Turns out, the length of my note entries were pretty much constant throughout. On second thought, doesn’t that mean that I was encountering new challenges and learning new things constantly? It was about midnight, I was really tired, and I could have stopped here. In fact, I probably should have stopped here, but at this point I was hooked. I had one last idea and I had to try it out.

Commits

For non-technical folk, is a commit is like a save point in a video game. It contains all the lines of code you’ve changed in a project since the last commit.

Commits are definitely not a perfect metric. They don’t track the 4 hours you spent digging through your codebase trying to find a mystery bug that resulted in a 1-line change. That just looks like one, tiny commit.
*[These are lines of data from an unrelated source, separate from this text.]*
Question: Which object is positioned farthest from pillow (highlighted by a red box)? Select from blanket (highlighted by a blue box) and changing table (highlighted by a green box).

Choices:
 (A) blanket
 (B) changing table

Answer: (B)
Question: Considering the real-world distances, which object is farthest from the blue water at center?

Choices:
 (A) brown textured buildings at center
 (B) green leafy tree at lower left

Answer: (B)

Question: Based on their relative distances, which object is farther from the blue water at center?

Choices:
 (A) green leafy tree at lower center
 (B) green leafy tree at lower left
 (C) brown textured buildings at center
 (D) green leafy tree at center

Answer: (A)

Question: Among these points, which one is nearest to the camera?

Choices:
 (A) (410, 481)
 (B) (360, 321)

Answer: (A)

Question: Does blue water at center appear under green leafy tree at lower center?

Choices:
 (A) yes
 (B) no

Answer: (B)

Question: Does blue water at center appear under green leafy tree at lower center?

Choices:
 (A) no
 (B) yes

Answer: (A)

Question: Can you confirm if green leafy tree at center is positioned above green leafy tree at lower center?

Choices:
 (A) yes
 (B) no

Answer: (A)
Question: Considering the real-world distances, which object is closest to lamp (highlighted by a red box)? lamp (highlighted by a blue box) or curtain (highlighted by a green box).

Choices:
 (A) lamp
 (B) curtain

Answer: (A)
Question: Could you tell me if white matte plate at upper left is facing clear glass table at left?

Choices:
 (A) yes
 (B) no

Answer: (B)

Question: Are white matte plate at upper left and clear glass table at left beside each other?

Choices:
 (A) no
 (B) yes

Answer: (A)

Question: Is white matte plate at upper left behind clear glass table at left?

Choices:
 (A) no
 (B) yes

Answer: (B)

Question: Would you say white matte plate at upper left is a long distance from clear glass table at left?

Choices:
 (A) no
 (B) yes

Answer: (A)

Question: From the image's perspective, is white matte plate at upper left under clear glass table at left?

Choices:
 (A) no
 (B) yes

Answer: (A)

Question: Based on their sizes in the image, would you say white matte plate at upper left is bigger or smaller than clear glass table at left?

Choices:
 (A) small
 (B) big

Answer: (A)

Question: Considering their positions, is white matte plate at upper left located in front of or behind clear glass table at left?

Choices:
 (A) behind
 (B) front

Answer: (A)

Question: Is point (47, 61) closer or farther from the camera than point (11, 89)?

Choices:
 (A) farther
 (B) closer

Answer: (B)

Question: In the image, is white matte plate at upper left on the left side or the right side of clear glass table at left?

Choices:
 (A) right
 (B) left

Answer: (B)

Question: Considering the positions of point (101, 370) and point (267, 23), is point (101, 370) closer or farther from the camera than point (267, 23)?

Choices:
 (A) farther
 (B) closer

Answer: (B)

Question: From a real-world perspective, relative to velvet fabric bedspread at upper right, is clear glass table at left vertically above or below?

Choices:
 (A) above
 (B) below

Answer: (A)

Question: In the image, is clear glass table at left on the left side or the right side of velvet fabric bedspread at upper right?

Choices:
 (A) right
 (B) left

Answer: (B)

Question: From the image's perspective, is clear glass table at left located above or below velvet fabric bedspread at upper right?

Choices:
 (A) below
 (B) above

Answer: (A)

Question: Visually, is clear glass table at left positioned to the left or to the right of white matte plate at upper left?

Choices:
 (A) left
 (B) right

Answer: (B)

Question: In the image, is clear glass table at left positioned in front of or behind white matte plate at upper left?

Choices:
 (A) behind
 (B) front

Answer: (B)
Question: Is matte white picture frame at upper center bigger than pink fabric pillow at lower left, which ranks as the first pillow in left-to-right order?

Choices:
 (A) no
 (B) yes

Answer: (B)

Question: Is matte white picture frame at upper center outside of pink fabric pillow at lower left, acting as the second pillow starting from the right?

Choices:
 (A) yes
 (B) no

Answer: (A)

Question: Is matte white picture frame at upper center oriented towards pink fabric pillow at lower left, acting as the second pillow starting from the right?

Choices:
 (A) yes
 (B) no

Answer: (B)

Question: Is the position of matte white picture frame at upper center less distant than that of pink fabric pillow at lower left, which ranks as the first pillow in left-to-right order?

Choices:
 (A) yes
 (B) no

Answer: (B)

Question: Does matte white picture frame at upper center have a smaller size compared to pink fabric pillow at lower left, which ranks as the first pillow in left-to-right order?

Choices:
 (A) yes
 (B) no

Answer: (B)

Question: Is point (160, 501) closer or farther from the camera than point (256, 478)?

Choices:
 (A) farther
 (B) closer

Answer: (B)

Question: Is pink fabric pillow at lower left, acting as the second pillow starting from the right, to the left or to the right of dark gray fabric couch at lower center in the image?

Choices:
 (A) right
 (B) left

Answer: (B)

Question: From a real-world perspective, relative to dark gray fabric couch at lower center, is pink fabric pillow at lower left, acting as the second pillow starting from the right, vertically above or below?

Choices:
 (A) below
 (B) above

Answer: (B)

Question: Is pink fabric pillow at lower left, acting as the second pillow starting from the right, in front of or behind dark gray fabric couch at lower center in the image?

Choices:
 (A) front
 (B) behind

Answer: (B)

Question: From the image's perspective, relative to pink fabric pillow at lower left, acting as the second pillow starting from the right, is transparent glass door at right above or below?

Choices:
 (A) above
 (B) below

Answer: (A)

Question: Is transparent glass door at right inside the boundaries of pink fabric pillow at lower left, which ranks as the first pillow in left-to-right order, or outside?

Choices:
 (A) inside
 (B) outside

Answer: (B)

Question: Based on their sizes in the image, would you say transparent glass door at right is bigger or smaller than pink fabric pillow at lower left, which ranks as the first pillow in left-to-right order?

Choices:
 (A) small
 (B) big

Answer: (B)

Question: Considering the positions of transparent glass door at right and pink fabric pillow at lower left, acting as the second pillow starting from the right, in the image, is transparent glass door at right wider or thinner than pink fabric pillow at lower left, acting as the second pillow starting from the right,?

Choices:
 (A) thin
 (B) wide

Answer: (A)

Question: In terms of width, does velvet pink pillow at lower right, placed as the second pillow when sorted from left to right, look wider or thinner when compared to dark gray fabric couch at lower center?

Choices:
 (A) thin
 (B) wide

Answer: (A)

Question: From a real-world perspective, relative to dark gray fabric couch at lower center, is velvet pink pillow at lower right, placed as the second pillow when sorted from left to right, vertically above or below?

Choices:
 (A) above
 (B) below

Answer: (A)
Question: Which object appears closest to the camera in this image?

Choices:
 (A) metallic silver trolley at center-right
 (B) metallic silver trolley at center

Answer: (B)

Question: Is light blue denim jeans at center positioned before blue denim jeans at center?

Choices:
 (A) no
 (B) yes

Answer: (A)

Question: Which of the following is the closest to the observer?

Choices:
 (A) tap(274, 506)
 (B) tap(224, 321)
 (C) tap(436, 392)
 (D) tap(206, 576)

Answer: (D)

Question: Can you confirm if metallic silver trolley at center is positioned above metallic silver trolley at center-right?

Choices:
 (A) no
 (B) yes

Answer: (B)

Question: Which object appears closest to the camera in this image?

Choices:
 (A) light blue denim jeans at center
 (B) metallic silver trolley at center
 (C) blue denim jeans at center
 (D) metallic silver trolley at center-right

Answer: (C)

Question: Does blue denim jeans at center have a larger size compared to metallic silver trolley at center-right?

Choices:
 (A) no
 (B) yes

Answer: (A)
Still, I was hopeful that when viewed cohesively, these commits could tell a powerful story. Unfortunately, there were no pre-existing libraries that could plot my commits in a nice, simple view, showing when each commit was made and how big each commit was. So, I had to write my own.

 output_22_0

Now, this is what I was looking for.

This graph told the story of how I started learning about our codebase with a bunch of small, self-contained projects. You can even see the time period that I start working on my main project, which I finally land on July 5th. At that point I had fluent enough to be able to see where code could be made better, and as a result my commits again drop to almost zero while I’m working on a major refactoring which finally lands on August 4th. And, in the last month I really hit my stride and pump out refactorings and updates to my main project consistently up until the last day of my internship.

I was happy. I was looking for something quantitative which I could point to and say this is what learning looks like, and I found it. My final presentation ended up consisting of a demo of my major project followed by the story that you just heard, and people loved it! They suggested I put it up online, which is what I’m doing now.

All the source code for these graphs is available on GitHub.